Required work
Search through the entries for the word "exhibits" and copy every line that has it.

»»

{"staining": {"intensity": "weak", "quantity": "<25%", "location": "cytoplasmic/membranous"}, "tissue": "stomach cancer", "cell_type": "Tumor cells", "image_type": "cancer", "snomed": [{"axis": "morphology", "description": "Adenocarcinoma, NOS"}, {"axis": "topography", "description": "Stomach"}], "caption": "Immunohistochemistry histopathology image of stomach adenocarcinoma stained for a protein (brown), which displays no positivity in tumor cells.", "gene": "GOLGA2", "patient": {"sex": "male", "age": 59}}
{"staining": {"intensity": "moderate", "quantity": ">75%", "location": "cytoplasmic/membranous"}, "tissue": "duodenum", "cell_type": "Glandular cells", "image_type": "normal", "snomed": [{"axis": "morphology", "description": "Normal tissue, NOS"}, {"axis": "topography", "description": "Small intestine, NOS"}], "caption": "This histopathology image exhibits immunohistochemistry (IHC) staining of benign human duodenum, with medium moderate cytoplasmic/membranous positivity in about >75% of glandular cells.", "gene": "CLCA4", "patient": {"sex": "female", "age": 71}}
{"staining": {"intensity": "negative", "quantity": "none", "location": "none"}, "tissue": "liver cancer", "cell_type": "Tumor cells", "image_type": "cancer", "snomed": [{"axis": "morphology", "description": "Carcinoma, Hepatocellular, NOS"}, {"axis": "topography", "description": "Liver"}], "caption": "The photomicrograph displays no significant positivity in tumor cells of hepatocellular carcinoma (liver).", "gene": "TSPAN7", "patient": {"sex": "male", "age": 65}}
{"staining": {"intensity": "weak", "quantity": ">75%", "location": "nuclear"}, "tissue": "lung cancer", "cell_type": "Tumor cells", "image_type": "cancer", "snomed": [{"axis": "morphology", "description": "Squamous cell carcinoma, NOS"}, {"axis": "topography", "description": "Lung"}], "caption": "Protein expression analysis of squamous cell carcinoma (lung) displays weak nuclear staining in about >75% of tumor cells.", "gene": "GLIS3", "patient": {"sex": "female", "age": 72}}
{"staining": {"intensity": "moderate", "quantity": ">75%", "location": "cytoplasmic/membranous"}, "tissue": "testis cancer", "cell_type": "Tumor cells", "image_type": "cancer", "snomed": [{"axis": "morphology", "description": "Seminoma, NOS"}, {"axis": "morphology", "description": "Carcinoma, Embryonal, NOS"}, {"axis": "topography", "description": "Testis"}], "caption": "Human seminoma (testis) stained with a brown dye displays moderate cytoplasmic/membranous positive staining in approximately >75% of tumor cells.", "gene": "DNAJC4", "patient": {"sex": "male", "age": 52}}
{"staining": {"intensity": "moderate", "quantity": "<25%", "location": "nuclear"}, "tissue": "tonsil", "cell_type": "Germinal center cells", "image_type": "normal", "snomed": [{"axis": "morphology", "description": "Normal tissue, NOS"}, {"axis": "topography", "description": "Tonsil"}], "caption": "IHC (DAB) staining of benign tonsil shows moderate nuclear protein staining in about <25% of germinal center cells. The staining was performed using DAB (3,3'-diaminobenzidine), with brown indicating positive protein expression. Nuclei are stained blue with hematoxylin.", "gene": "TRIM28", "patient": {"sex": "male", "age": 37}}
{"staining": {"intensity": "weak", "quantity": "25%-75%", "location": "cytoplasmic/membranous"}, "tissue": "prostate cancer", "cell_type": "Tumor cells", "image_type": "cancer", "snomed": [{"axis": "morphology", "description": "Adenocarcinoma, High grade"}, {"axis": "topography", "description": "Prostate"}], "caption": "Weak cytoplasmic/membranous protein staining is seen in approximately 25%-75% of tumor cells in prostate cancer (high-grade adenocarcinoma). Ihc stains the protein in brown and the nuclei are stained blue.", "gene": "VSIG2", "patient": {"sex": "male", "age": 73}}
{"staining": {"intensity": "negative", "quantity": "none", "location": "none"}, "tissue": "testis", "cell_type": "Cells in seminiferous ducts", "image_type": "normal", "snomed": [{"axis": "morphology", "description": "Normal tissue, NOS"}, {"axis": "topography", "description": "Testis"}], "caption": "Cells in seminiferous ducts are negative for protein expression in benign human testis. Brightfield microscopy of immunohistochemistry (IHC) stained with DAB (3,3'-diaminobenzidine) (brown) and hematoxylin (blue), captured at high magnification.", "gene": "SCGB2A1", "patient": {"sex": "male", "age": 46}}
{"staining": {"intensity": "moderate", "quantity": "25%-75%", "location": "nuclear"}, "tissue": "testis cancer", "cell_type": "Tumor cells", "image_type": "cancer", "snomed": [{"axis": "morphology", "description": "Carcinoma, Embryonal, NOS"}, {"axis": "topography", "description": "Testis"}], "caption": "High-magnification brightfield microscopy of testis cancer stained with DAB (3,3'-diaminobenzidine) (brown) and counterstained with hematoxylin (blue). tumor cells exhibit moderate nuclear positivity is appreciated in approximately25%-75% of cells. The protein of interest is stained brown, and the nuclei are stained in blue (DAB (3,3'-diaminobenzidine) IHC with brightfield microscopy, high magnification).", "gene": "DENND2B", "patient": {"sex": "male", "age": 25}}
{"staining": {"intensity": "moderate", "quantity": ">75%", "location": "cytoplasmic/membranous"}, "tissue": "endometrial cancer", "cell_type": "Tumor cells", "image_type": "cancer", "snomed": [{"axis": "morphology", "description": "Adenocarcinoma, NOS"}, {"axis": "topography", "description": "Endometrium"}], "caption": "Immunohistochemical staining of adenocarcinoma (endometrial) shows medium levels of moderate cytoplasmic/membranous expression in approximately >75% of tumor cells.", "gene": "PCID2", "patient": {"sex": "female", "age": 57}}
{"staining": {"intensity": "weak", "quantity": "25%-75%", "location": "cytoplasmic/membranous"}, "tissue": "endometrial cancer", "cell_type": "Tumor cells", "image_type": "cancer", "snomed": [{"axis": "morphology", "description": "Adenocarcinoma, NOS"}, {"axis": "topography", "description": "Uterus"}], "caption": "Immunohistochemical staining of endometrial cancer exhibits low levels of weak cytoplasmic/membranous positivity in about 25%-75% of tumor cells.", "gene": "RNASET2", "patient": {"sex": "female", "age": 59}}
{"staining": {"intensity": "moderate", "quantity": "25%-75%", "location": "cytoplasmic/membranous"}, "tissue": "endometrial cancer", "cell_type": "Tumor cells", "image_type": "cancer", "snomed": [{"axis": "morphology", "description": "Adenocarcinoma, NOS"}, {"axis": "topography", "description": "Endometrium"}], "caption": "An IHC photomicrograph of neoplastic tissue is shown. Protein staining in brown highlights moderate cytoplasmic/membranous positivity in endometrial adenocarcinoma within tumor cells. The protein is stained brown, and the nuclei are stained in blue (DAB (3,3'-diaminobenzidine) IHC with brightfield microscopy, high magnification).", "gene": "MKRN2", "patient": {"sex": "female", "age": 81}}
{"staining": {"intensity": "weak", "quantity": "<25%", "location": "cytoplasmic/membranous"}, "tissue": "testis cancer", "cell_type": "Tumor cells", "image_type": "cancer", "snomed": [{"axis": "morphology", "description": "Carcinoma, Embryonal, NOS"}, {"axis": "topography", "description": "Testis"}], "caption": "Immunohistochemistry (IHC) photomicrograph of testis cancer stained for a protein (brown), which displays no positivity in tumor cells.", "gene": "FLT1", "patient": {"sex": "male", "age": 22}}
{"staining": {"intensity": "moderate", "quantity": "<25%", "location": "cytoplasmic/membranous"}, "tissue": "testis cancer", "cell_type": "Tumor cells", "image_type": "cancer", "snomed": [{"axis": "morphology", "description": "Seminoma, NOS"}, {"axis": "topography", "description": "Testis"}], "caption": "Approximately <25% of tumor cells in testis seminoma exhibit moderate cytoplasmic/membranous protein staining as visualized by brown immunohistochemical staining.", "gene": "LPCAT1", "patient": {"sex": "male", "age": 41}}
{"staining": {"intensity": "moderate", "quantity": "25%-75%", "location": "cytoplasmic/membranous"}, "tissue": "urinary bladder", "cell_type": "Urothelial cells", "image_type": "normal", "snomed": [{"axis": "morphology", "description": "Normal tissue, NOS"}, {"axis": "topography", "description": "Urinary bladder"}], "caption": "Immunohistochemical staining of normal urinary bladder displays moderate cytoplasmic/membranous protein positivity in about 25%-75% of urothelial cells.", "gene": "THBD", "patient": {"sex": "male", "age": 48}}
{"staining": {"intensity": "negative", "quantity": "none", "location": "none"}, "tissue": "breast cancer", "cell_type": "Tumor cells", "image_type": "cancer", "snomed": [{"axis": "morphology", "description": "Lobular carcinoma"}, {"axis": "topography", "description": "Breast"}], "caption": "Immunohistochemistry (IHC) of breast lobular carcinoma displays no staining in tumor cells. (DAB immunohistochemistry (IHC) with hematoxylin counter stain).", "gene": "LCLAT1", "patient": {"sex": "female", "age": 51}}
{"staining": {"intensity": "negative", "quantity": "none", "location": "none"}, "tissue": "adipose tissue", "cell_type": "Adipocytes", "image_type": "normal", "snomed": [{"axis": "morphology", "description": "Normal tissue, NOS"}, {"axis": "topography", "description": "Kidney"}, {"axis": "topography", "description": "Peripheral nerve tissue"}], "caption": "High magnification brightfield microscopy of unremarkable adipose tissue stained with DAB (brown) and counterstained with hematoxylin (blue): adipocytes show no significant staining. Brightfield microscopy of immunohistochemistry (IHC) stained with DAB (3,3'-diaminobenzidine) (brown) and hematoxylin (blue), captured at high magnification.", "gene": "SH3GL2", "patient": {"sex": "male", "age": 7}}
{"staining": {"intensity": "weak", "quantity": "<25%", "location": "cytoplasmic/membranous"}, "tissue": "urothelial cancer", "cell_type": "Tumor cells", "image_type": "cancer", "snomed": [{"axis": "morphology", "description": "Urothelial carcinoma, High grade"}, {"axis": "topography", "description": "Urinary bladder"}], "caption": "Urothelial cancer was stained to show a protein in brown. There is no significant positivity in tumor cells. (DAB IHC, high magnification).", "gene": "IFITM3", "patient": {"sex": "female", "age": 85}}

««

Exercise output
{"staining": {"intensity": "moderate", "quantity": ">75%", "location": "cytoplasmic/membranous"}, "tissue": "duodenum", "cell_type": "Glandular cells", "image_type": "normal", "snomed": [{"axis": "morphology", "description": "Normal tissue, NOS"}, {"axis": "topography", "description": "Small intestine, NOS"}], "caption": "This histopathology image exhibits immunohistochemistry (IHC) staining of benign human duodenum, with medium moderate cytoplasmic/membranous positivity in about >75% of glandular cells.", "gene": "CLCA4", "patient": {"sex": "female", "age": 71}}
{"staining": {"intensity": "weak", "quantity": "25%-75%", "location": "cytoplasmic/membranous"}, "tissue": "endometrial cancer", "cell_type": "Tumor cells", "image_type": "cancer", "snomed": [{"axis": "morphology", "description": "Adenocarcinoma, NOS"}, {"axis": "topography", "description": "Uterus"}], "caption": "Immunohistochemical staining of endometrial cancer exhibits low levels of weak cytoplasmic/membranous positivity in about 25%-75% of tumor cells.", "gene": "RNASET2", "patient": {"sex": "female", "age": 59}}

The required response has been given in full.